EXERCISE BRIEF -> Each record below needs to be reproduced precisely, though not its pictures.

INPUT ->
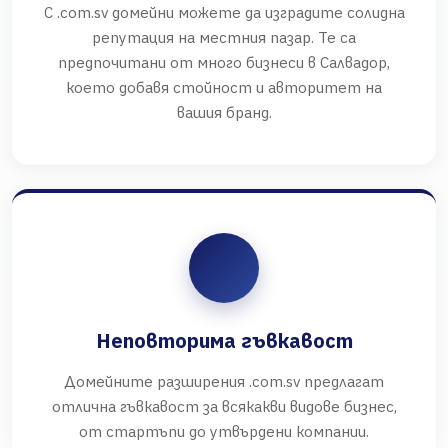
С .com.sv домейни можете да изградите солидна
репутация на местния пазар. Те са
предпочитани от много бизнеси в Салвадор,
което добавя стойност и авторитет на
вашия бранд.
Неповторима гъвкавост
Домейните разширения .com.sv предлагат
отлична гъвкавост за всякакви видове бизнес,
от стартъпи до утвърдени компании.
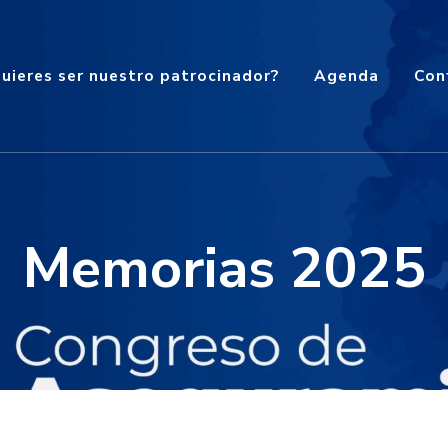
uieres ser nuestro patrocinador?
Agenda
Con
Memorias 2025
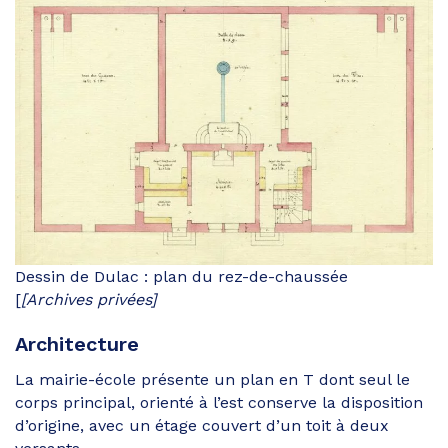
Dessin de Dulac : plan du rez-de-chaussée
[
[Archives privées]
Architecture
La mairie-école présente un plan en T dont seul le
corps principal, orienté à l’est conserve la disposition
d’origine, avec un étage couvert d’un toit à deux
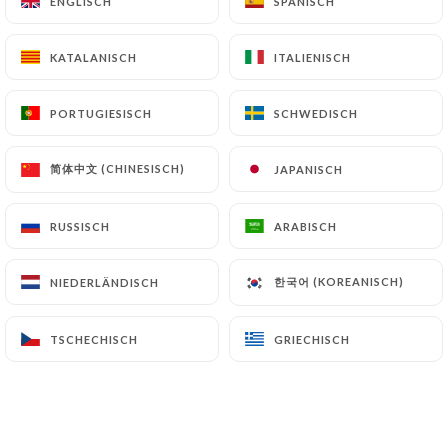
ENGLISCH
ENGLISCH
SPANISCH
SPANISCH
KATALANISCH
KATALANISCH
ITALIENISCH
ITALIENISCH
PORTUGIESISCH
PORTUGIESISCH
SCHWEDISCH
SCHWEDISCH
简体中文 (CHINESISCH)
简体中文 (CHINESISCH)
JAPANISCH
JAPANISCH
RUSSISCH
RUSSISCH
ARABISCH
ARABISCH
한국어 (KOREANISCH)
한국어 (KOREANISCH)
NIEDERLÄNDISCH
NIEDERLÄNDISCH
TSCHECHISCH
TSCHECHISCH
GRIECHISCH
GRIECHISCH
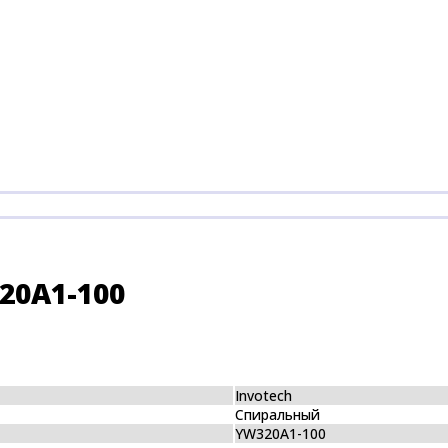
20A1-100
Invotech
Спиральный
YW320A1-100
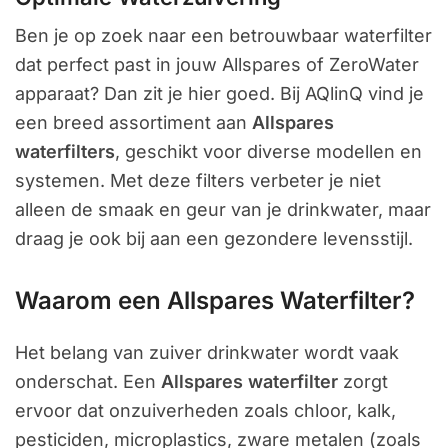
Ben je op zoek naar een betrouwbaar waterfilter
dat perfect past in jouw Allspares of ZeroWater
apparaat? Dan zit je hier goed. Bij AQlinQ vind je
een breed assortiment aan
Allspares
waterfilters
, geschikt voor diverse modellen en
systemen. Met deze filters verbeter je niet
alleen de smaak en geur van je drinkwater, maar
draag je ook bij aan een gezondere levensstijl.
Waarom een Allspares Waterfilter?
Het belang van zuiver drinkwater wordt vaak
onderschat. Een
Allspares waterfilter
zorgt
ervoor dat onzuiverheden zoals chloor, kalk,
pesticiden, microplastics, zware metalen (zoals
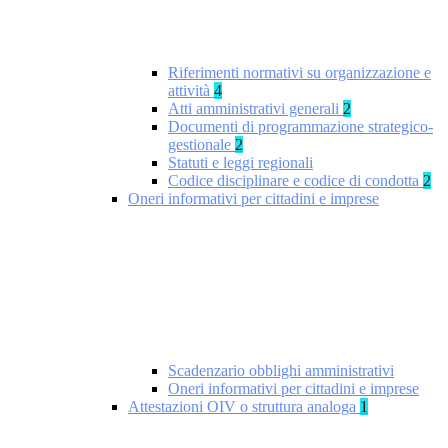
Riferimenti normativi su organizzazione e
attività
4
Atti amministrativi generali
2
Documenti di programmazione strategico-
gestionale
2
Statuti e leggi regionali
Codice disciplinare e codice di condotta
2
Oneri informativi per cittadini e imprese
Scadenzario obblighi amministrativi
Oneri informativi per cittadini e imprese
Attestazioni OIV o struttura analoga
1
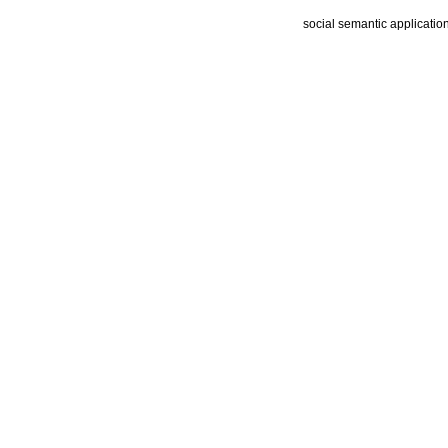
social semantic applicatio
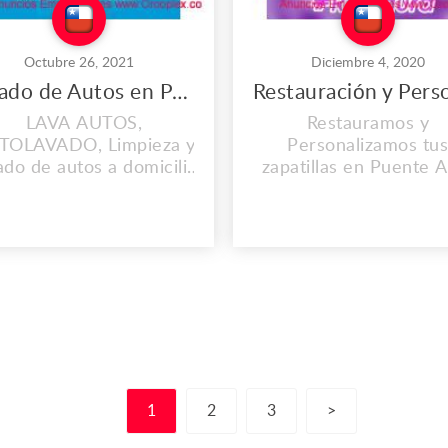
Octubre 26, 2021
Diciembre 4, 2020
Lavado de Autos en Peñalolen
LAVA AUTOS,
Restauramos y
TOLAVADO, Limpieza y
Personalizamos tu
do de autos a domicilio,
zapatillas en Puente A
mejor Lavadero de Autos
CHILE! En new skin s
en Peñalolen
restauramos y
/WhatsApp: +56 9 3574
personalizamos tus vi
7971 NUESTROS
zapatillas y le damos 
ERVICIOS +Lavado de
segunda vida a ese par
os a Domicilio +Sellado
creías ya listo para 
ámico +Lavado de Tapiz
basura! Además d
e Auto +Simunizado de
restaurar tus vieja
Autos +Pulido de
zapatillas, te damos 
s://lavaderodeautos.com/
oportunidad de ayud
socialmente y...
1
2
3
>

THE ANSWER ->
С .com.sv домейни можете да изградите солидна
репутация на местния пазар. Те са
предпочитани от много бизнеси в Салвадор,
което добавя стойност и авторитет на
вашия бранд.
Неповторима гъвкавост
Домейните разширения .com.sv предлагат
отлична гъвкавост за всякакви видове бизнес,
от стартъпи до утвърдени компании.
uieres ser nuestro patrocinador?
Agenda
Con
Memorias 2025
Dessin de Dulac : plan du rez-de-chaussée
[
[Archives privées]
Architecture
La mairie-école présente un plan en T dont seul le
corps principal, orienté à l’est conserve la disposition
d’origine, avec un étage couvert d’un toit à deux
ENGLISCH
ENGLISCH
SPANISCH
SPANISCH
KATALANISCH
KATALANISCH
ITALIENISCH
ITALIENISCH
PORTUGIESISCH
PORTUGIESISCH
SCHWEDISCH
SCHWEDISCH
简体中文 (CHINESISCH)
简体中文 (CHINESISCH)
JAPANISCH
JAPANISCH
RUSSISCH
RUSSISCH
ARABISCH
ARABISCH
한국어 (KOREANISCH)
한국어 (KOREANISCH)
NIEDERLÄNDISCH
NIEDERLÄNDISCH
TSCHECHISCH
TSCHECHISCH
GRIECHISCH
GRIECHISCH
20A1-100
Invotech
Спиральный
YW320A1-100
Ben je op zoek naar een betrouwbaar waterfilter
dat perfect past in jouw Allspares of ZeroWater
apparaat? Dan zit je hier goed. Bij AQlinQ vind je
een breed assortiment aan
Allspares
waterfilters
, geschikt voor diverse modellen en
systemen. Met deze filters verbeter je niet
alleen de smaak en geur van je drinkwater, maar
draag je ook bij aan een gezondere levensstijl.
Waarom een Allspares Waterfilter?
Het belang van zuiver drinkwater wordt vaak
onderschat. Een
Allspares waterfilter
zorgt
ervoor dat onzuiverheden zoals chloor, kalk,
pesticiden, microplastics, zware metalen (zoals
Riferimenti normativi su organizzazione e
attività
4
Atti amministrativi generali
2
Documenti di programmazione strategico-
gestionale
2
Statuti e leggi regionali
Codice disciplinare e codice di condotta
2
Oneri informativi per cittadini e imprese
Scadenzario obblighi amministrativi
Oneri informativi per cittadini e imprese
Attestazioni OIV o struttura analoga
1
social semantic applicatio
Octubre 26, 2021
Diciembre 4, 2020
Lavado de Autos en Peñalolen
LAVA AUTOS,
Restauramos y
TOLAVADO, Limpieza y
Personalizamos tu
do de autos a domicilio,
zapatillas en Puente A
mejor Lavadero de Autos
CHILE! En new skin s
en Peñalolen
restauramos y
/WhatsApp: +56 9 3574
personalizamos tus vi
7971 NUESTROS
zapatillas y le damos 
ERVICIOS +Lavado de
segunda vida a ese par
os a Domicilio +Sellado
creías ya listo para 
ámico +Lavado de Tapiz
basura! Además d
e Auto +Simunizado de
restaurar tus vieja
Autos +Pulido de
zapatillas, te damos 
s://lavaderodeautos.com/
oportunidad de ayud
socialmente y...
1
2
3
>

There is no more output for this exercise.